Lewis Urry – energy revolutionist
TME takes a look at Lewis Urry, the “Father of Alkaline,” and perfecter of galvanic cells.
Lewis Urry, who made history by perfecting the invention of Alessandro Volta, was born on 29 January 1927 in Pontypool, Canada. As early as in the 18th century, Alessandro Volta developed the prototype of galvanic cells which, in their zinc-carbon version, were a popular, though not very efficient source of energy until the mid-20th century, when Lewis Urry had just entered the world of engineering.
Urry graduated from the University of Toronto in 1950, specialising in chemical technology and process engineering. He quickly found a job in a branch of Union Carbide, a company that manufactured Eveready brand zinc-carbon batteries. He ended up in the R&D department, where he was assigned the task of increasing the efficiency of batteries. Due to their characteristics, zinc-carbon cells are well suited for powering small circuits with low power consumption. However, they do not cope with more frequently used devices such as toys or portable radios, where batteries need to be replaced frequently. Urry was asked to change this state of affairs.
Lewis Urry and alkaline batteries
The Canadian engineer has taken a rather unusual step to improve battery efficiency. This is because he decided that it was not worthwhile to work on improving the quality of the existing solutions, and something completely new should be created instead. Urry was convinced that other materials could be used in the design process. He eventually came to the conclusion that manganese dioxide would make a great cathode, the anode will still be made of zinc, while an alkaline material would take over the role of the electrolyte. In this way, he obtained a cell with a higher durability, but low power. Therefore, the design still needed to be refined, and the key to success turned out to be the use of zinc not in its solid form, but in a powder form. This solution significantly increased the power of the cells and put Urry’s name in the history books.

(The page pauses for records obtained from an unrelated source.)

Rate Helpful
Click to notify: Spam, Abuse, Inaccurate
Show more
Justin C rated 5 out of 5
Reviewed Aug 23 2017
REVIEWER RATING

How the inventor presented his invention is an interesting aspect. He used a trick that we know well from TV adverts today – he took two toy cars and put his prototype in one of them and a widely available zinc-carbon battery in the other one. As you might guess, the toy car powered by the prototype alkaline battery was able to drive for much longer, and the presentation was so impressive that these cells almost immediately started to be produced and sold on a mass scale. Urry was granted with a patent for his battery in 1959 (a year after it was launched on the market), but he did not stop there. Throughout his career, he obtained more than 50 patents in total, and his work on the lithium batteries that are widely used to power our mobile phones today is also among his greatest achievements.
Even though it has been 70 years since the alkaline battery was invented, Urry’s prototype is still on display. It can be visited at the Smithsonian Institution, where it is displayed next to Edison’s light bulb prototype. Finally, it is also worth mentioning that the Eveready brand changed its name in 1980 and is now known as Energizer.

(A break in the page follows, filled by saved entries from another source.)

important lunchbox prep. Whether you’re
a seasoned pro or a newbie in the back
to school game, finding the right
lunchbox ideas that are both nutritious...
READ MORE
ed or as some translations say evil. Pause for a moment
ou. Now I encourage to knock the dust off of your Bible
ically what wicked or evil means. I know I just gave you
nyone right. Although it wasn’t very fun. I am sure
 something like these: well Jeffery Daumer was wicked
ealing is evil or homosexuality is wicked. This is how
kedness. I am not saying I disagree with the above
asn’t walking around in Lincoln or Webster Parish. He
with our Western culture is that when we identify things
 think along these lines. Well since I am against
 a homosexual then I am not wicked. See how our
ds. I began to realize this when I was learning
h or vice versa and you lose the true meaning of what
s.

Dear engineer, bow down to the chemist
The history of electricity and electronics, although related to physics and the mother of all sciences, mathematics – remains inseparably linked to chemistry. Nowhere else will we see this phenomenon more clearly than in the field of energy sources. Since the dawn of time, with Alessandro Volta’s battery, electricity and electronics have been driven by electrons harnessed to work through a variety of chemical processes. This is still the case today: progress in the field of mobile devices is linked to the evolution of lithium-ion, lithium-polymer and finally lithium-iron-phosphate cells. Chemistry has also developed the tools for the production of optimised photovoltaics. It does not stop there, though: after all, it is thanks to this field that today we can enjoy efficient, stable electrolytic capacitors and supercapacitators. The developments in the field of semi-conductors are made thanks to innovative applications of silicon carbide, and the polymers produced today are successfully replacing traditional bearings and gears. Not to mention a number of inventions in which chemistry has played an important, though not central, role, such as liquid crystal displays.
The enormous contribution that chemistry has made to the development of electronics and technology is worth remembering, especially by young engineering students as well as physicists. Provocatively speaking, while the most modern nuclear power plant is still essentially an oversized kettle with a turbine – chemists such as Lewis Urry are constantly pushing forward (or rather digging deeper), forcing the matter to serve mankind in more and more new ways.